IntegriDATA, a leading New York City-based consulting group, announced the launch of a SaaS (Software as a Service) version of its CAARS Collateral Management System, including an option for full business process outsourcing (BPO). CAARS is a comprehensive web-based third-party solution that addresses the challenges associated with daily collateral management and reconciliation for OTC derivatives. The system features a real-time, automated, exception based end-to-end workflow – from broker data capture to action execution. The new outsourcing options are targeted to meet the demands of a wide range of firms looking to increase their risk controls without having to add extra staff and fixed costs.
Improving Collateral Management processes is a critical industry priority, but there is no universal solution. “This is clearly the newest frontier for those managing the Operational infrastructures of investment managers. It’s the ultimate data management challenge given the sheer breadth and volume of data, coupled with the strict intra-day daily deadlines,” comments IntegriDATA’s ceo, Mitchel J. Schulman. ISDA shed further light on the comprehensive requirements in its 6/30/10 publication entitled “Best Practices for the OTC Derivatives Collateral Process”. However, meeting ISDA’s best practices for many firms means utilizing full-time IT and Operations knowledge workers that are already stretched and/or adding incremental staff.

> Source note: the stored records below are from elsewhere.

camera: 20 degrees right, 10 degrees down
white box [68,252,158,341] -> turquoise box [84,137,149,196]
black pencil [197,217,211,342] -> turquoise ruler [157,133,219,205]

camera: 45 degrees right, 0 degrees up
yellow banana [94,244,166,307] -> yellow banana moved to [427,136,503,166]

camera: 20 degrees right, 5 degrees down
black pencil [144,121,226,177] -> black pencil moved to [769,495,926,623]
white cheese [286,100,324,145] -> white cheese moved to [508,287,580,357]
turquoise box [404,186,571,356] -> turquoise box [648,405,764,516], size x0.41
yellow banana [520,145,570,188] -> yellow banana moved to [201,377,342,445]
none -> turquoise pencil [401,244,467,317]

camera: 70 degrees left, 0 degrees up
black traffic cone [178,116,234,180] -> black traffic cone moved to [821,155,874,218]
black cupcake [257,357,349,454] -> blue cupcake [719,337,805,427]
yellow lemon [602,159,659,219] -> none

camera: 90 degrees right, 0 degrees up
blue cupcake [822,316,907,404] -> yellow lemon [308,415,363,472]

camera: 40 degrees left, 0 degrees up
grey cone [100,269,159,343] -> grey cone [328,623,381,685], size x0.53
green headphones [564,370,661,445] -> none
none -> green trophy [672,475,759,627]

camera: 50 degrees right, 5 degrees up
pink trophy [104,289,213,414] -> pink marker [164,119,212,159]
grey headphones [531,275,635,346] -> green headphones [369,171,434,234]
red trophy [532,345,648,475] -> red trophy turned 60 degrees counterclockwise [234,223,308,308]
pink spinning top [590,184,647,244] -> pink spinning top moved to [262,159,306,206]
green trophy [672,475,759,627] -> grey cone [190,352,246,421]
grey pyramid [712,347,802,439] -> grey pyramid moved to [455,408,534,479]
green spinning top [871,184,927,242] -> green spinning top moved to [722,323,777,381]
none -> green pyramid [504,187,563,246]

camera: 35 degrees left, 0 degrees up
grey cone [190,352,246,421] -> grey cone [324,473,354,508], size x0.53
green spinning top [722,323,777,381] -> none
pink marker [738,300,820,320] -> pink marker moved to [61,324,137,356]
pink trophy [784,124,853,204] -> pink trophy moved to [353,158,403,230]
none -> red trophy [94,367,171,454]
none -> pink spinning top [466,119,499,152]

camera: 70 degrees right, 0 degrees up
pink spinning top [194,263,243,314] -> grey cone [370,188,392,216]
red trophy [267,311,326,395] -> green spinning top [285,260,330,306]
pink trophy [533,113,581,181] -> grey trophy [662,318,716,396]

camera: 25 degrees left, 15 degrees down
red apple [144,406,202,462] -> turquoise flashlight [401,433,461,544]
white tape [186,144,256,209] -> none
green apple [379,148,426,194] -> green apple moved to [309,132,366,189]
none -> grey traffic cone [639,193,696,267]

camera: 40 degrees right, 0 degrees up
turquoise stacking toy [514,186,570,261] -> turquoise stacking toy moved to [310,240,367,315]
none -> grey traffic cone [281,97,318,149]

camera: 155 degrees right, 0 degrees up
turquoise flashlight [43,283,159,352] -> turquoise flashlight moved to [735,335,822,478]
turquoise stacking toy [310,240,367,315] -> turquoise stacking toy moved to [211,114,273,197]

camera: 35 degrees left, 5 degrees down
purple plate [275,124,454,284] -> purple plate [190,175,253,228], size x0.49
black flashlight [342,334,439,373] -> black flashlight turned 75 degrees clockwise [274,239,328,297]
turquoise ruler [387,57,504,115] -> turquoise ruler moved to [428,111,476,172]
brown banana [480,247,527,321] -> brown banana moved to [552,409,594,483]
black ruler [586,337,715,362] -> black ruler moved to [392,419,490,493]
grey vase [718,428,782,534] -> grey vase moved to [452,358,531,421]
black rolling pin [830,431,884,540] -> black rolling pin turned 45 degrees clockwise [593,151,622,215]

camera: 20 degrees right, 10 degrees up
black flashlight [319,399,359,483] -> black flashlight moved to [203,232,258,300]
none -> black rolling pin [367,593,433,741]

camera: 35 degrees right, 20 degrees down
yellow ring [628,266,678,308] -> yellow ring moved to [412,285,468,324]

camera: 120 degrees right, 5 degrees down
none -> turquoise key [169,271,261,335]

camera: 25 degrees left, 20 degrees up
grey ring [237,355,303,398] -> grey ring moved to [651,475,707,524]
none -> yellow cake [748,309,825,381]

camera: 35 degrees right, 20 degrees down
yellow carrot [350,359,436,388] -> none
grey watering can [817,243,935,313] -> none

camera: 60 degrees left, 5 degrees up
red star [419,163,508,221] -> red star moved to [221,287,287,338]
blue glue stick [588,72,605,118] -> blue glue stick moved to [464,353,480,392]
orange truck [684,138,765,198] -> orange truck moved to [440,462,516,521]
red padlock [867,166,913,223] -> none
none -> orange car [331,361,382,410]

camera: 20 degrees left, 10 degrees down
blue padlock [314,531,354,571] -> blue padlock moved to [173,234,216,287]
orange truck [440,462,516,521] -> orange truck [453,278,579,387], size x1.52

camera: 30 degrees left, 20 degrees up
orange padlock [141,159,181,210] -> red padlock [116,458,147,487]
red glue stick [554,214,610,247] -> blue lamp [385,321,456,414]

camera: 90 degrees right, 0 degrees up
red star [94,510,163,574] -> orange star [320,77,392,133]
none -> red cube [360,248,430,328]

IntegriDATA brings together best in class technology with senior staff that individually possess over 20 years of hands-on experience managing Operations, Accounting and Technology functions within leading global asset management firms. “We are staffing our outsourcing service with real industry experts and offering it at an affordable price. The new SaaS and BPO options of CAARS allow our clients to have their process handled at the highest standard of quality, in a highly cost effective manner. The monthly service fees also could adjust should a firm’s derivative book contract in size,” states Mr. Schulman.